C’est important de comprendre parce que les entreprises de presse écrites, audiovisuelles, ont le statut d’éditeur et les obligations qui vont avec. C’est-à-dire que nous sommes pénalement responsables des informations que l’on diffuse contrairement à n’importe quel internaute sur le net. Ce dernier (en dehors de propos répréhensibles par la loi) n’est pas tenu à la vérité factuelle et le réseau social, simplement hébergeur pas éditeur, est donc irresponsable (bien souvent dans tous les sens du terme). 

Aujourd’hui, avec les réseaux sociaux et les smartphones, le commun des mortels dispose de tous les outils journalistiques pour, non seulement récolter l’info, mais aussi la diffuser. Et généralement plus vite que les journalistes qui doivent, eux, prendre le temps de les certifier. La pression s’accentue sur la presse et le risque bêtises avec. De plus, l’excitation professionnelle qu’il y avait à donner une telle information sur l’un des fait-divers les plus fascinants et mystérieux de ces dernières années, nous a sans doute empêché, tous titres confondus, et leur sources policières, de patienter encore un peu, d’attendre les résultats officiels des expertises ADN avant d’être si affirmatif.

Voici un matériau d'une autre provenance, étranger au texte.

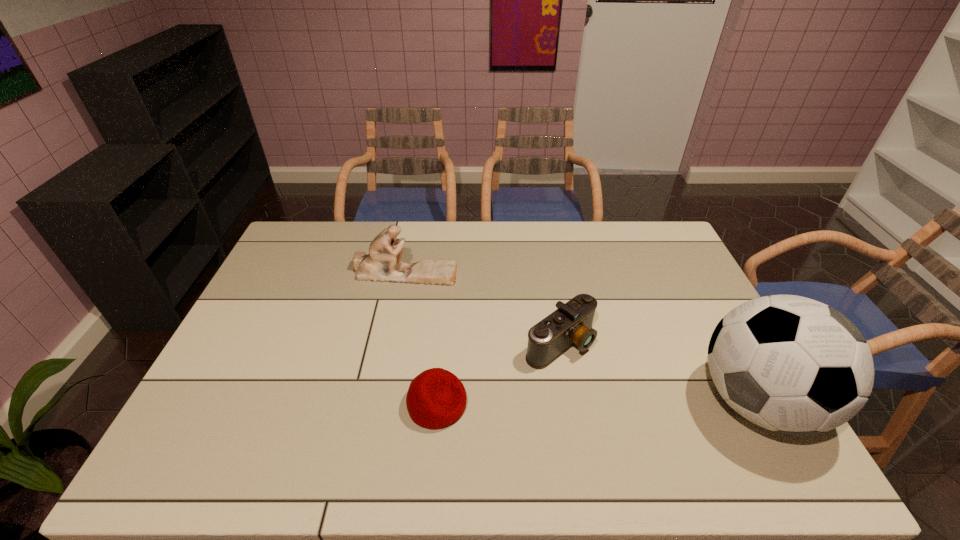
Where is `free region located on the front-facing side of the figurine`? The image size is (960, 540). free region located on the front-facing side of the figurine is located at coordinates (458, 300).

Find the location of a particular element. The height and width of the screenshot is (540, 960). vacant space situated 0.080m on the lens of the second object from right to left is located at coordinates (612, 381).

The image size is (960, 540). Find the location of `vacant space situated 0.270m on the lens of the second object from right to left`. vacant space situated 0.270m on the lens of the second object from right to left is located at coordinates (677, 429).

I want to click on free point located 0.150m on the lens of the second object from right to left, so click(x=635, y=397).

Locate an element on the screen. The width and height of the screenshot is (960, 540). beanbag located in the near edge section of the desktop is located at coordinates (436, 398).

Find the location of `soccer ball located in the near edge section of the desktop`. soccer ball located in the near edge section of the desktop is located at coordinates point(790,364).

The image size is (960, 540). I want to click on object located at the right edge, so click(x=790, y=364).

The height and width of the screenshot is (540, 960). Find the location of `object located at the near right corner`. object located at the near right corner is located at coordinates (790, 364).

Find the location of a particular element. free space at the far edge of the desktop is located at coordinates (410, 227).

Where is `free space at the near edge`? free space at the near edge is located at coordinates (279, 414).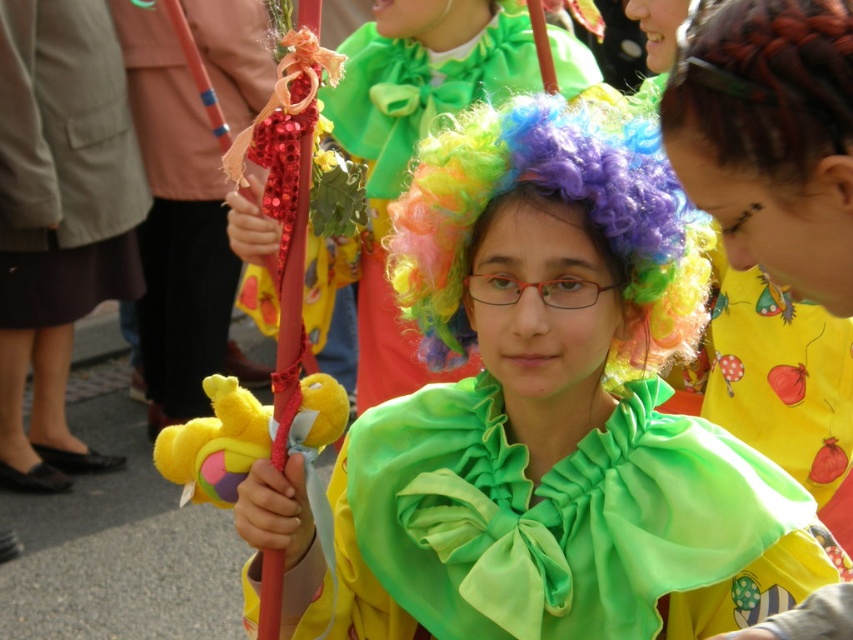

Peut-on dire pour autant que la presse a produit une fake news ?

C’est ce que ceux qui détestent les journalistes répètent depuis samedi. Ils ont du grain à moudre et la moindre défense (celle-ci par exemple) paraîtra à beaucoup comme du corporatisme. Techniquement oui, c’est une fake news, une fausse nouvelle... mais ce terme fake news suggère autre chose : une intention maline. 

Il y a une différence entre une fake news et un gros ratage, entre un mensonge et une erreur, entre une manipulation et une précipitation. Comme le faisait remarquer jeudi dernier à ce micro Sylvain Tesson, ’à notre époque on veut tout, tout de suite’. Nous suggérions, il y a quelques jours, au ministre de l’Intérieur, après ses propos précipités, lors de l’incendie de Lubrizol, de relire Eloge de la lenteur de Carl Honoré. Nous devrions nous appliquer à nous-mêmes, journalistes de l’ère des réseaux sociaux, du tout-info et de l’hystérisation de tout débat, ce judicieux conseil.